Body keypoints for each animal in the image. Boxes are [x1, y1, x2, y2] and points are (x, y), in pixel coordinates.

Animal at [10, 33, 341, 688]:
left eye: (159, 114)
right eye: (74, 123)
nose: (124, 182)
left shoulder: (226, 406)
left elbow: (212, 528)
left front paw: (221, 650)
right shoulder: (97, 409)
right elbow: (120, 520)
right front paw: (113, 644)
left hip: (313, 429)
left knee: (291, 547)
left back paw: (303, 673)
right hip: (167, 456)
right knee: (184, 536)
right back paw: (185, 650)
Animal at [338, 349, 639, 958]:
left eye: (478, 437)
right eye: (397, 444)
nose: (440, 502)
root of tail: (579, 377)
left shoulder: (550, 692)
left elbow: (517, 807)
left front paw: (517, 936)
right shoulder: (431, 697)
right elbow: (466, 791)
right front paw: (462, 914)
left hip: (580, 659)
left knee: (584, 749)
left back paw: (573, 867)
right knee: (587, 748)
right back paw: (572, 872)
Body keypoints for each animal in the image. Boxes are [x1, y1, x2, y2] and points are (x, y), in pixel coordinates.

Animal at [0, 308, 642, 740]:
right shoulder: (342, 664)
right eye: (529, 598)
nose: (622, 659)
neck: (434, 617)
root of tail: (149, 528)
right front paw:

######

• **Exercise aim**:
Retype the entries exactly, including every line.

• **Solution for this task**:
Body keypoints for each animal in the image. Boxes are [x1, y1, x2, y2] and points are (x, y), in pixel coordinates.

Animal at [10, 33, 341, 688]:
left eye: (159, 114)
right eye: (74, 123)
nose: (124, 182)
left shoulder: (226, 406)
left elbow: (212, 528)
left front paw: (221, 650)
right shoulder: (97, 409)
right elbow: (120, 520)
right front paw: (113, 644)
left hip: (313, 429)
left knee: (291, 547)
left back paw: (303, 673)
right hip: (167, 456)
right knee: (184, 536)
right back paw: (185, 650)
Animal at [338, 349, 639, 958]:
left eye: (478, 437)
right eye: (397, 444)
nose: (440, 502)
root of tail: (579, 377)
left shoulder: (550, 692)
left elbow: (517, 807)
left front paw: (517, 936)
right shoulder: (431, 697)
right elbow: (466, 791)
right front paw: (462, 914)
left hip: (580, 659)
left knee: (584, 749)
left back paw: (573, 867)
right knee: (587, 748)
right back paw: (572, 872)
Body keypoints for each animal in the image. Boxes are [x1, y1, x2, y2] and points are (x, y), in pixel coordinates.

Animal at [0, 308, 642, 740]:
right shoulder: (342, 664)
right eye: (529, 598)
nose: (622, 659)
neck: (434, 617)
root of tail: (149, 528)
right front paw:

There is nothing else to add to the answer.